Provided passage:
It was the end of the line for Jeffrey Lynn Cost, who amassed a fortune moving tons of marijuana into the Dayton area and evaded detection for three decades. Federal prosecutors specifically avoid ranking drug dealers, but they said Cost moved “staggering” quantities during an unusually lengthy conspiracy.

“Mr. Cost had reached the pinnacle of success” as a drug dealer, said the woman who brought him to justice, Assistant U.S. Attorney Mona Guerrier.

He had nowhere to go but down.

A circle of friends

Cost grew up in Kettering, graduating from Fairmont West High School in the 1967 Summer of Love. He played at school dances with bands called The Mystic Five and The Toronados. His senior yearbook shows no extracurricular activities for Cost, but Guerrier said some high school friends later joined his dope enterprise. Law officers dubbed it the Circle of Friends Organization, or CFO.

“This conspiracy was born out of personal relationships,” Guerrier said. “Casual smoking of marijuana was part of their growing up and they took it from there.”

Problems to solve:
- 1) In the article about Jeffrey Lynn Cost, which high school did Cost graduate from?
- 2) Quote the article about Jeffrey Lynn Cost from "He had nowhere" to "Organization, or CFO.".
- 3) Extend the article about Jeffrey Lynn Cost's marijuana operation, picking up right after its last sentence.
The data after this point comes from another source.

Provided information:
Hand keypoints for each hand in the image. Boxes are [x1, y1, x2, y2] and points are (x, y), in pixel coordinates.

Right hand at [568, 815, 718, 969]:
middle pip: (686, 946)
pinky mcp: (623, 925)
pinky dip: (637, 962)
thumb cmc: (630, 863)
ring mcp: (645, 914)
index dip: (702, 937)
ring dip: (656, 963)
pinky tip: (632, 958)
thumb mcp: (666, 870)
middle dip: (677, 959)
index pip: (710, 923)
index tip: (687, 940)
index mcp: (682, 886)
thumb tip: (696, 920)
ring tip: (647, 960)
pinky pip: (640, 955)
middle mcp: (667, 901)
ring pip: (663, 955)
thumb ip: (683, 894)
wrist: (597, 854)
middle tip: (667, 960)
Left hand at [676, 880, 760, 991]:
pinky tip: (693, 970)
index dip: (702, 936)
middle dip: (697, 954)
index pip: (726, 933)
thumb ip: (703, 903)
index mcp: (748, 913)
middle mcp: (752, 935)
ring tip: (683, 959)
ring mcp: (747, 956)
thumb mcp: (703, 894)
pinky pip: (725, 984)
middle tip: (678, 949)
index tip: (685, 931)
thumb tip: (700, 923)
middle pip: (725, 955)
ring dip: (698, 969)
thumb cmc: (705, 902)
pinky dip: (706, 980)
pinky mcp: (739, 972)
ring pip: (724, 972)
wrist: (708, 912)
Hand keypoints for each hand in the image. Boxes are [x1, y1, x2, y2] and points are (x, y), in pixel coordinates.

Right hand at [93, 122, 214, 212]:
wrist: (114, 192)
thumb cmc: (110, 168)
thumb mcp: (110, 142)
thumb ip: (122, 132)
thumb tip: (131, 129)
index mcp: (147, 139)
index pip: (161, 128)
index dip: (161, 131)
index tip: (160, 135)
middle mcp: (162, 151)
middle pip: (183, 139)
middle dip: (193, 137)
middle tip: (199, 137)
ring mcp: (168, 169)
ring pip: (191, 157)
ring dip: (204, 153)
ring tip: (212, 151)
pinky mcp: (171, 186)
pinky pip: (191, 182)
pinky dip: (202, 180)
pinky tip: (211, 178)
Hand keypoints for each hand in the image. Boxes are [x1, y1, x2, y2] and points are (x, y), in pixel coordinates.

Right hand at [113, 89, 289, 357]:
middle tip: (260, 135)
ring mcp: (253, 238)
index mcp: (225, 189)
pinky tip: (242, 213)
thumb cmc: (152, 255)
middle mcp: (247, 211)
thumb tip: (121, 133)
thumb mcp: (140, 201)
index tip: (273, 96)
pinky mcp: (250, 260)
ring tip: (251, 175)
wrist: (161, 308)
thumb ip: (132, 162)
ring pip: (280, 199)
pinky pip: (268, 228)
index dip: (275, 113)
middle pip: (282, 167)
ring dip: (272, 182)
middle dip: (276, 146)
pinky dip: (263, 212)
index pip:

Per-task outputs:
- 1) Fairmont West High School.

- 2)
He had nowhere to go but down.

A circle of friends

Cost grew up in Kettering, graduating from Fairmont West High School in the 1967 Summer of Love. He played at school dances with bands called The Mystic Five and The Toronados. His senior yearbook shows no extracurricular activities for Cost, but Guerrier said some high school friends later joined his dope enterprise. Law officers dubbed it the Circle of Friends Organization, or CFO.

- 3)
Federal officials believe the CFO began by 1979, and Cost was there from the start. He admitted he became its leader in 1998. Authorities say that’s when Cost secured a direct connection with Arizona-based marijuana suppliers and his illicit business soared.

Charles Esposito of Beavercreek grew up with Cost in Kettering and they played in bands together off and on for most of their lives. “He was a very good guy,” Esposito said. “He was a friend and he would do anything to help anybody out.”

His daughter, Krista Esposito of Fairborn, said Cost picked a bad way to earn a living.

“But he was such a nice person; he would have given you the shirt off his back. It’s an amazing thing, how people can lead two totally different lives.”

Daniel Draughn of Kettering, a co-conspirator, described his stepfather quite differently in court papers. Draughn’s attorney wrote that Cost “ruled with an iron fist. Daniel bears physical scarring as evidence of his stepfather’s harsh abuse.”

Draughn, who pleaded guilty to a federal conspiracy charge and is awaiting sentencing, said Cost took advantage of Draughn’s financial problems to manipulate him to join the CFO.

Court papers show Draughn’s mother, Barbara Apperson, divorced Cost after 24 years of marriage in 1998, the same year he assumed leadership of the CFO. She accused Cost of domestic violence at the time of the divorce and the following year.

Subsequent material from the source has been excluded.